> _TASK STATEMENT_
For the word "there", return each line of the data in which it occurs.

> _RAW DATA_
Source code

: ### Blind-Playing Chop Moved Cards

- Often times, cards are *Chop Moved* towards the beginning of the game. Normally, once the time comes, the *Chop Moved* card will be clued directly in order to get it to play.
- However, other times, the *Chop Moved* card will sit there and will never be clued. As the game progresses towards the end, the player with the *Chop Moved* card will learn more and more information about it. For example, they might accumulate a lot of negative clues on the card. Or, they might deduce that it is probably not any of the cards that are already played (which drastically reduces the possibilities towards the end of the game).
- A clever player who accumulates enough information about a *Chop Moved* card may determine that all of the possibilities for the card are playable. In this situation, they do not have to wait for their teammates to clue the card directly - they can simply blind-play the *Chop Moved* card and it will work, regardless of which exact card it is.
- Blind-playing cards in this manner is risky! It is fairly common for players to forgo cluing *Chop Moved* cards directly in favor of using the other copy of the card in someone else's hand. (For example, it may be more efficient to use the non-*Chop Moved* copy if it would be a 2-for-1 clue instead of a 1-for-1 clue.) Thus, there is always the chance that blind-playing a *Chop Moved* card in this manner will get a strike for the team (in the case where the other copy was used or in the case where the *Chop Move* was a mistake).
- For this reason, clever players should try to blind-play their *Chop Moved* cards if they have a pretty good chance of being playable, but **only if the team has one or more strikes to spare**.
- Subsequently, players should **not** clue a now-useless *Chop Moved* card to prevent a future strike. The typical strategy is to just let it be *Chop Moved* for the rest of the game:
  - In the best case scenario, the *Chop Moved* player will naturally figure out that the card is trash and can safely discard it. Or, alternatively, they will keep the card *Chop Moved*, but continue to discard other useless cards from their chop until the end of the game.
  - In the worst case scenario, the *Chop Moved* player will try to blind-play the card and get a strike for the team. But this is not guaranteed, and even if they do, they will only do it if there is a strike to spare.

> _ANSWER SPACE_
- However, other times, the *Chop Moved* card will sit there and will never be clued. As the game progresses towards the end, the player with the *Chop Moved* card will learn more and more information about it. For example, they might accumulate a lot of negative clues on the card. Or, they might deduce that it is probably not any of the cards that are already played (which drastically reduces the possibilities towards the end of the game).
- Blind-playing cards in this manner is risky! It is fairly common for players to forgo cluing *Chop Moved* cards directly in favor of using the other copy of the card in someone else's hand. (For example, it may be more efficient to use the non-*Chop Moved* copy if it would be a 2-for-1 clue instead of a 1-for-1 clue.) Thus, there is always the chance that blind-playing a *Chop Moved* card in this manner will get a strike for the team (in the case where the other copy was used or in the case where the *Chop Move* was a mistake).
  - In the worst case scenario, the *Chop Moved* player will try to blind-play the card and get a strike for the team. But this is not guaranteed, and even if they do, they will only do it if there is a strike to spare.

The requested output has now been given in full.